The CSRD passed the following resolution on the 17th: “Staff prepare a response to the Ministry of Natural Resource Operations regarding the proposed Beaver River Power Project reiterating Board resolution 2008-908, which states: BC Hydro and the Province conduct a comprehensive and public review of Independent Power Projects (IPPs) – including cumulative impacts of the number of IPPs – from economic, social and environmental perspectives.

The second resolution states: “The CSRD Board does not support the construction of any additional power production facilities until the impacts of the construction of the Mica dam and the flooding of the Kinbasket reservoir are addressed in a meaningful and significant way.”
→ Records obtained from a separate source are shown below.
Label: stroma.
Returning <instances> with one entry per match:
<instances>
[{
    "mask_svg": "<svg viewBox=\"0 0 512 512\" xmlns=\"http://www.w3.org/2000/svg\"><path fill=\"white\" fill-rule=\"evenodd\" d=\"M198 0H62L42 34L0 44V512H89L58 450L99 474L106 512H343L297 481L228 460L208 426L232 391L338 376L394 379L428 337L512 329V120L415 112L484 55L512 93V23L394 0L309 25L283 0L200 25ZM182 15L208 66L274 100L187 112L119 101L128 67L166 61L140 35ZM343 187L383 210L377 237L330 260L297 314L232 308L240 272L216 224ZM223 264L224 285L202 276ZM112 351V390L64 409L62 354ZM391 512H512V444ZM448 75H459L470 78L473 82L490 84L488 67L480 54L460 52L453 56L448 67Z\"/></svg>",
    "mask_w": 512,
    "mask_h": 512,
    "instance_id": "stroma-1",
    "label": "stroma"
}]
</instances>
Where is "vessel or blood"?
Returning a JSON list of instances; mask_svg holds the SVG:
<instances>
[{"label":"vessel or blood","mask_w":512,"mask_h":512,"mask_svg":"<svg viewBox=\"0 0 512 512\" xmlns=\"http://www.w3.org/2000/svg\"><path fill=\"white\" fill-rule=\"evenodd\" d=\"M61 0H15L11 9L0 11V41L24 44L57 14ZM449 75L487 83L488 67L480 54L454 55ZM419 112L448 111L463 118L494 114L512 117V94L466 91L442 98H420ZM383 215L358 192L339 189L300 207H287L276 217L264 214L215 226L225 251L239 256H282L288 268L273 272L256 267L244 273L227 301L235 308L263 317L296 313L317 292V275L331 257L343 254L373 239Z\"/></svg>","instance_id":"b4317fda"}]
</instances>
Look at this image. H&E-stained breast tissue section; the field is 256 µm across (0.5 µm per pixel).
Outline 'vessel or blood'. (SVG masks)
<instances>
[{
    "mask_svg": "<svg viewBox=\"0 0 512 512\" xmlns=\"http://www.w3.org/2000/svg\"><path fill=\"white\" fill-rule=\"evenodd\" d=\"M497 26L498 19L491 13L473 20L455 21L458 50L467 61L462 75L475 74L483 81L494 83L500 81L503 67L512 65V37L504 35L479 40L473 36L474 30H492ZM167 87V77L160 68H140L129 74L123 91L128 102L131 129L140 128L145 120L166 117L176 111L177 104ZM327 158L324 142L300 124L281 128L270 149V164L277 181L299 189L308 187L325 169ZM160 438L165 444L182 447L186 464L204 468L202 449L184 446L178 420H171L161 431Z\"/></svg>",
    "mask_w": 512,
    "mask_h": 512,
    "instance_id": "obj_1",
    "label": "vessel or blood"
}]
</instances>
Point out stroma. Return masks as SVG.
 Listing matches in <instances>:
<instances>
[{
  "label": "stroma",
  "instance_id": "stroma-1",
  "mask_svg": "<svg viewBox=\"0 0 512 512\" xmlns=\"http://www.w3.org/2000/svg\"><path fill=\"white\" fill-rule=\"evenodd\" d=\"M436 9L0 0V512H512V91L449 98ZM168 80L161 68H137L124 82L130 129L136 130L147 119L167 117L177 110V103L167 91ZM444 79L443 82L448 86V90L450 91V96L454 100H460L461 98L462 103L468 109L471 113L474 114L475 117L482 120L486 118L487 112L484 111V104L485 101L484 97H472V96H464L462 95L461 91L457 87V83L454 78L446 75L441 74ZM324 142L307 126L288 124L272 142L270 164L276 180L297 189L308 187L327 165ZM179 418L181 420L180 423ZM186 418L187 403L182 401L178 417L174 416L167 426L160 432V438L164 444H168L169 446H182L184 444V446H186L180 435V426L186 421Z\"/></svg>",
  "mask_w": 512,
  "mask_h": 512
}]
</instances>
Darvill said that she is grateful to the CSRD directors for taking a stand on behalf of their constituents.

“We know many residents in Golden and Revelstoke do not accept what’s planned for these watersheds—the regional district vote backs that up.”

At the meeting, CSRD Director Ron Oszust made sure it was clear that his decisions were not specifically about the Selkirk Power’s project, but was made by looking at the broader perspective, rooted in communities’ historical position on hydro electric development in our region.

“Many of our communities’ concerns relate to historical and ongoing impacts from the overall development of the dams and reservoirs on the Columbia River in the first place,” he said. “It has long been the argument of communities most impacted by the dams that the province has benefited greatly from these projects, while the local communities immediately adjacent to them have suffered severe negative impacts.”

Oszust believes that collectively, we feel a sense of “lingering injustice” as the direct effects to our communities and our environment have never been fully addressed or compensated for in a fair manner.

“There are outstanding issues with the power generation/reservoir creation process that haven’t been addressed to date,” said Oszust. “ Until they are addressed I am saying no to any further development.”

Selkirk Power’s Douglas Hurst said that again, his company had to force themselves into the dialogue. They were given four days notice of Wildsight’s presentation and had to request a delegation spot at the last minute.

“Asked if the CSRD has the resources, expertise or jurisdiction to deal with resource / energy permitting, the answer is no on all accounts,” said Hurst. “ Why entertain a delegation on which they have no jurisdiction?  It is the province that is staffed with the knowledge to assess and permit resource / energy projects.”

Hurst also explained that even if we have enough energy right now (as Darvill noted in her presentation to the CSRD), it takes at least 7 years to find, develop and build a small project like Selkirk’s.

“We have to project into the future and say that it fossil fuel use will diminish what will we replace it with? Coal? Nuclear? Solar? Wind? All of these take time to plan and build.”